DNA-Templated Silver Nanoclusters: A Fluorescent Dye with Novel Applications to Luminescent Solar Concentrators
Open Access
- Author:
- Stanko, Danielle Renee
- Area of Honors:
- Physics
- Degree:
- Bachelor of Science
- Document Type:
- Thesis
- Thesis Supervisors:
- Bruce Paul Wittmershaus, Thesis Supervisor
Prof. Richard Wallace Robinett, Thesis Honors Advisor - Keywords:
- luminescent solar concentrator
solar energy
silver nanocluster
fluorescent dye
dye photostability
polyvinyl alcohol - Abstract:
- Silver nanoclusters are groups of 20 or fewer silver atoms with distinct physical properties unlike bulk silver.
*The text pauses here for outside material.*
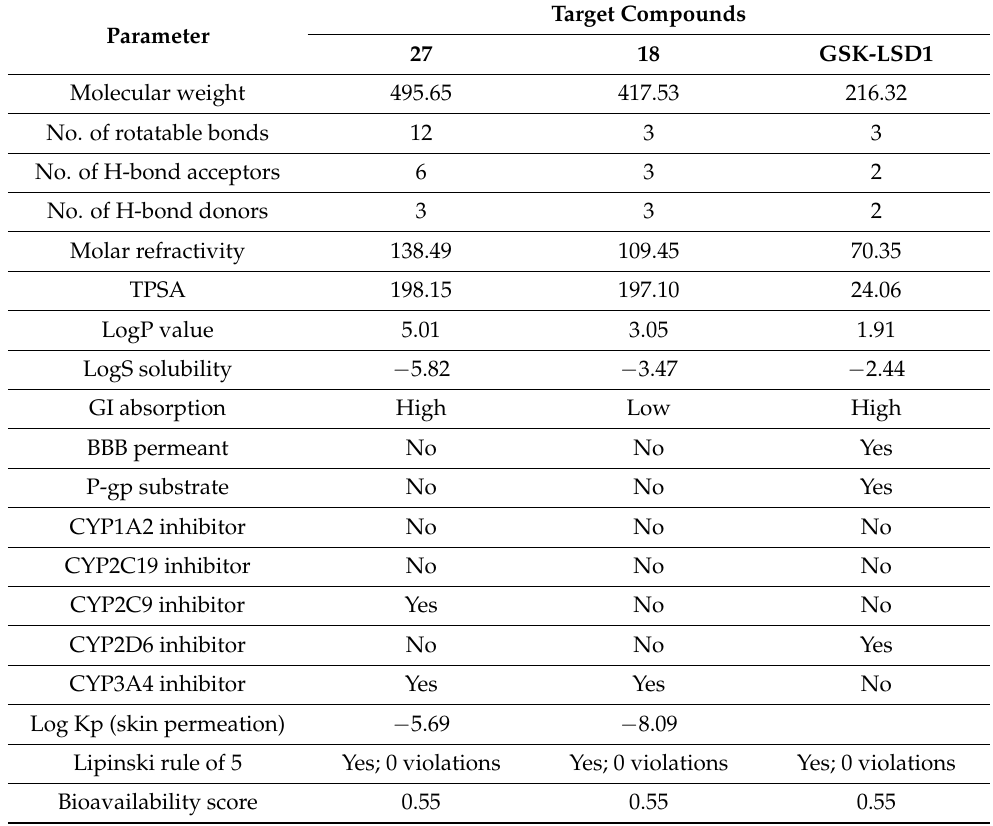
Table 7. Physicochemical descriptors and ADME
When prohibited from aggregating, they form a fluorescent material similar to some organic dyes, and vary in color depending on size and other chemical interactions. Silver atoms are attracted to unpaired DNA bases, especially cytosine. In solution, they bond and the DNA isolates nanoclusters of silver, preventing aggregation. This also provides some control of the optical properties of the dye as different DNA sequences yield varying results. Up to this point, the chief application for silver nanoclusters is as a biosensor. Their simple synthesis and compatibility with biological environments make them useful as visual biosensors. However, the experiment described in this thesis explores the properties of DNA-templated silver nanoclusters (AgNCs) with applications to luminescent solar concentrators (LSCs). LSCs concentrate sunlight onto photovoltaic cells using a fluorescent plastic that is cheaper than the photovoltaic cells themselves, decreasing the overall cost of solar energy conversion. Although biological applications only require a few hours of stability, use in a solar concentrator would require AgNCs to remain fluorescent for many years. If achieved, AgNCs could potentially be a novel dye for LSCs. Most AgNC samples kept in water at room temperature only fluoresce for a few days. This study investigates ways to increase nanocluster stability by excluding oxygen, drying the sample on glass as a film, and drying the sample in poly-vinyl alcohol (PVA), along with combinations of these variables. One particular sample has remained fluorescent for 20 months, so although it is not ready to be used in an LSC, the possibility still remains. More precise measurement techniques and exploration of different DNA-template sequences will be needed to validate its application as a fluorescent dye to concentrate solar photons. In future experiments, the goal is to further improve the stability of this material and expand its current applications from biology to solar energy.